La dame écoute tout cela et s’en réjouit, espérant faire — comme elle fera certainement — une telle épreuve avec l’anneau magique, que le magicien et son château en soient vaincus. Et elle dit à l’hôte : « — Trouve-moi un de tes gens qui, plus que moi, connaisse le chemin, car je ne puis attendre, tant le cœur me brûle de livrer bataille à ce magicien. — »
« — Tu ne manqueras pas de guide — lui répond alors Brunel — et j’irai avec toi. J’ai la route toute tracée par écrit, et d’autres choses encore qui te rendront ma compagnie agréable. — » Il veut parler de l’anneau, mais il ne le dit pas plus clairement, de peur d’en payer la peine. « — Ta présence — dit-elle — m’est agréable. — » Voulant dire que, par là, l’anneau deviendra sien.
Elle dit ce qu’il était utile de dire, et cache tout ce qui pouvait lui nuire auprès du Sarrasin.
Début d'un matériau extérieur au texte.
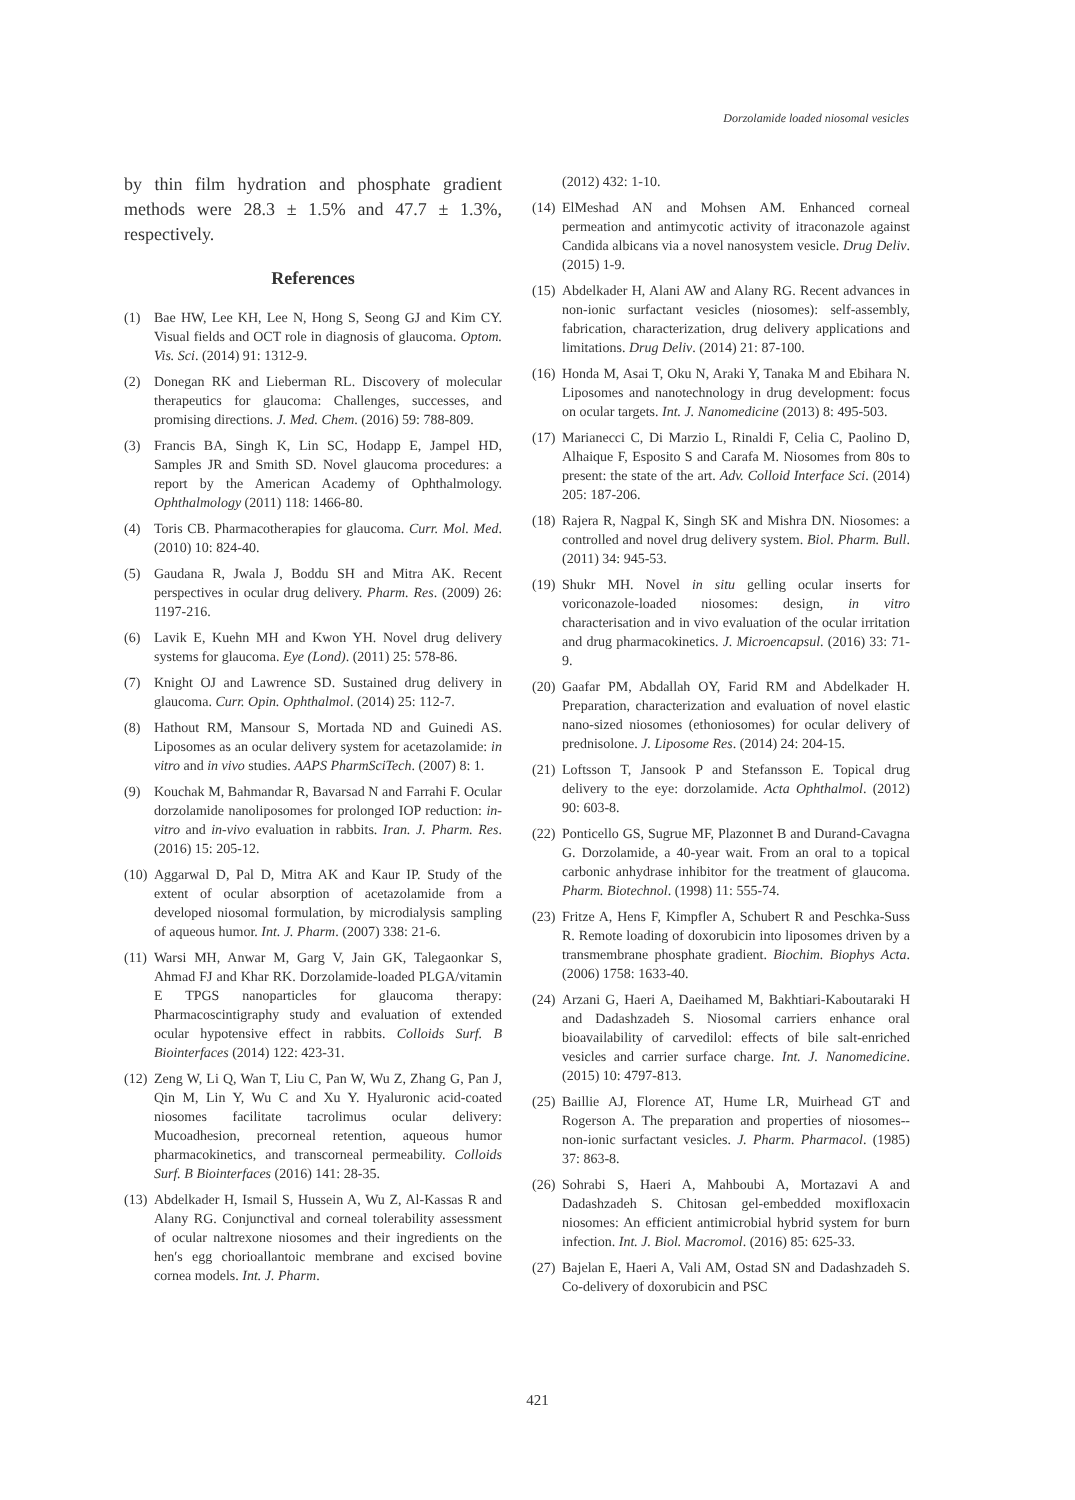Dorzolamide loaded niosomal vesicles
by thin film hydration and phosphate gradient methods were 28.3 ± 1.5% and 47.7 ± 1.3%, respectively.
References
(1) Bae HW, Lee KH, Lee N, Hong S, Seong GJ and Kim CY. Visual fields and OCT role in diagnosis of glaucoma. Optom. Vis. Sci. (2014) 91: 1312-9.
(2) Donegan RK and Lieberman RL. Discovery of molecular therapeutics for glaucoma: Challenges, successes, and promising directions. J. Med. Chem. (2016) 59: 788-809.
(3) Francis BA, Singh K, Lin SC, Hodapp E, Jampel HD, Samples JR and Smith SD. Novel glaucoma procedures: a report by the American Academy of Ophthalmology. Ophthalmology (2011) 118: 1466-80.
(4) Toris CB. Pharmacotherapies for glaucoma. Curr. Mol. Med. (2010) 10: 824-40.
(5) Gaudana R, Jwala J, Boddu SH and Mitra AK. Recent perspectives in ocular drug delivery. Pharm. Res. (2009) 26: 1197-216.
(6) Lavik E, Kuehn MH and Kwon YH. Novel drug delivery systems for glaucoma. Eye (Lond). (2011) 25: 578-86.
(7) Knight OJ and Lawrence SD. Sustained drug delivery in glaucoma. Curr. Opin. Ophthalmol. (2014) 25: 112-7.
(8) Hathout RM, Mansour S, Mortada ND and Guinedi AS. Liposomes as an ocular delivery system for acetazolamide: in vitro and in vivo studies. AAPS PharmSciTech. (2007) 8: 1.
(9) Kouchak M, Bahmandar R, Bavarsad N and Farrahi F. Ocular dorzolamide nanoliposomes for prolonged IOP reduction: in-vitro and in-vivo evaluation in rabbits. Iran. J. Pharm. Res. (2016) 15: 205-12.
(10) Aggarwal D, Pal D, Mitra AK and Kaur IP. Study of the extent of ocular absorption of acetazolamide from a developed niosomal formulation, by microdialysis sampling of aqueous humor. Int. J. Pharm. (2007) 338: 21-6.
(11) Warsi MH, Anwar M, Garg V, Jain GK, Talegaonkar S, Ahmad FJ and Khar RK. Dorzolamide-loaded PLGA/vitamin E TPGS nanoparticles for glaucoma therapy: Pharmacoscintigraphy study and evaluation of extended ocular hypotensive effect in rabbits. Colloids Surf. B Biointerfaces (2014) 122: 423-31.
(12) Zeng W, Li Q, Wan T, Liu C, Pan W, Wu Z, Zhang G, Pan J, Qin M, Lin Y, Wu C and Xu Y. Hyaluronic acid-coated niosomes facilitate tacrolimus ocular delivery: Mucoadhesion, precorneal retention, aqueous humor pharmacokinetics, and transcorneal permeability. Colloids Surf. B Biointerfaces (2016) 141: 28-35.
(13) Abdelkader H, Ismail S, Hussein A, Wu Z, Al-Kassas R and Alany RG. Conjunctival and corneal tolerability assessment of ocular naltrexone niosomes and their ingredients on the hen′s egg chorioallantoic membrane and excised bovine cornea models. Int. J. Pharm.
(2012) 432: 1-10.
(14) ElMeshad AN and Mohsen AM. Enhanced corneal permeation and antimycotic activity of itraconazole against Candida albicans via a novel nanosystem vesicle. Drug Deliv. (2015) 1-9.
(15) Abdelkader H, Alani AW and Alany RG. Recent advances in non-ionic surfactant vesicles (niosomes): self-assembly, fabrication, characterization, drug delivery applications and limitations. Drug Deliv. (2014) 21: 87-100.
(16) Honda M, Asai T, Oku N, Araki Y, Tanaka M and Ebihara N. Liposomes and nanotechnology in drug development: focus on ocular targets. Int. J. Nanomedicine (2013) 8: 495-503.
(17) Marianecci C, Di Marzio L, Rinaldi F, Celia C, Paolino D, Alhaique F, Esposito S and Carafa M. Niosomes from 80s to present: the state of the art. Adv. Colloid Interface Sci. (2014) 205: 187-206.
(18) Rajera R, Nagpal K, Singh SK and Mishra DN. Niosomes: a controlled and novel drug delivery system. Biol. Pharm. Bull. (2011) 34: 945-53.
(19) Shukr MH. Novel in situ gelling ocular inserts for voriconazole-loaded niosomes: design, in vitro characterisation and in vivo evaluation of the ocular irritation and drug pharmacokinetics. J. Microencapsul. (2016) 33: 71-9.
(20) Gaafar PM, Abdallah OY, Farid RM and Abdelkader H. Preparation, characterization and evaluation of novel elastic nano-sized niosomes (ethoniosomes) for ocular delivery of prednisolone. J. Liposome Res. (2014) 24: 204-15.
(21) Loftsson T, Jansook P and Stefansson E. Topical drug delivery to the eye: dorzolamide. Acta Ophthalmol. (2012) 90: 603-8.
(22) Ponticello GS, Sugrue MF, Plazonnet B and Durand-Cavagna G. Dorzolamide, a 40-year wait. From an oral to a topical carbonic anhydrase inhibitor for the treatment of glaucoma. Pharm. Biotechnol. (1998) 11: 555-74.
(23) Fritze A, Hens F, Kimpfler A, Schubert R and Peschka-Suss R. Remote loading of doxorubicin into liposomes driven by a transmembrane phosphate gradient. Biochim. Biophys Acta. (2006) 1758: 1633-40.
(24) Arzani G, Haeri A, Daeihamed M, Bakhtiari-Kaboutaraki H and Dadashzadeh S. Niosomal carriers enhance oral bioavailability of carvedilol: effects of bile salt-enriched vesicles and carrier surface charge. Int. J. Nanomedicine. (2015) 10: 4797-813.
(25) Baillie AJ, Florence AT, Hume LR, Muirhead GT and Rogerson A. The preparation and properties of niosomes--non-ionic surfactant vesicles. J. Pharm. Pharmacol. (1985) 37: 863-8.
(26) Sohrabi S, Haeri A, Mahboubi A, Mortazavi A and Dadashzadeh S. Chitosan gel-embedded moxifloxacin niosomes: An efficient antimicrobial hybrid system for burn infection. Int. J. Biol. Macromol. (2016) 85: 625-33.
(27) Bajelan E, Haeri A, Vali AM, Ostad SN and Dadashzadeh S. Co-delivery of doxorubicin and PSC
421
L’hôte avait un destrier qui lui plut, et qui était bon pour la bataille et pour la marche. Elle l’acheta et partit à la pointe du jour suivant, par une belle matinée. Elle prit son chemin par une vallée étroite, avec Brunel, qui allait tantôt devant, tantôt derrière elle.
De montagne en montagne, de bois en bois, ils arrivèrent à l’endroit où l’altitude des Pyrénées permet de voir, si l’air n’est pas obscurci, la France et l’Espagne et les rives des deux mers. Ainsi, dans l’Apennin, on découvre la mer Adriatique et la mer Toscane, du col par lequel on va à Camaldoli. De là, par une descente raide et fatigante, on descendait dans la profonde vallée.
Au milieu surgit un rocher dont la cime, entièrement entourée d’un mur d’acier, s’élève tellement vers le ciel, qu’elle domine tout ce qui est à l’entour. A moins de voler, on ne peut songer à y atteindre. Tout effort y serait dépensé en vain. Brunel dit : « — C’est là que le magicien tient captifs les dames et les chevaliers. — »
Le rocher était taillé aux quatre coins, et si droit qu’il paraissait tiré au cordeau. D’aucun côté n’existait sentier ni escalier qui donnât facilité d’y monter ; et l’on voyait bien qu’un animal possédant des ailes pouvait seul avoir cette demeure pour nid ou pour tanière. Là, la dame comprit que l’heure était venue de s’emparer de l’anneau et de faire mourir Brunel.
Mais se couvrir du sang d’un homme sans armes et d’une si basse condition lui parut être une vilaine action ; aussi bien elle pourra s’emparer du riche anneau sans le mettre à mort. Brunel ne pensait pas à la regarder, de sorte qu’elle se saisit de lui et le lia fortement à un sapin à la cime élevée. Mais auparavant elle lui arracha l’anneau du doigt.
Et, malgré les larmes, les gémissements, les lamentations de Brunel, elle ne veut pas le délier. Elle descend de la montagne à pas lents, jusqu’à ce qu’elle soit arrivée dans la plaine, au pied de la tour. Et, pour qu’à la bataille se présente le nécromant, elle a recours à son cor. Après en avoir sonné, elle l’appelle au champ d’une voix menaçante et le défie au combat.
L’enchanteur ne tarda pas à paraître en dehors de la porte, dès qu’il eut entendu le son et la voix. Le coureur ailé le porte dans l’air à l’encontre de Bradamante qui semble un guerrier terrible. La dame tout d’abord se rassure en voyant que son adversaire est peu à craindre, car il ne porte ni lance, ni épée, ni masse d’armes qui puisse percer ou rompre la cuirasse.
Il avait seulement au bras gauche l’écu tout recouvert de soie rouge, et, dans sa main droite, un livre avec lequel il produisait en y lisant de grandes merveilles. Ainsi, tantôt il paraissait courir la lance au poing, et il avait fait baisser les yeux à plus d’un ; tantôt il semblait frapper avec la masse ou l’estoc, tandis qu’il était loin et n’avait porté aucun coup.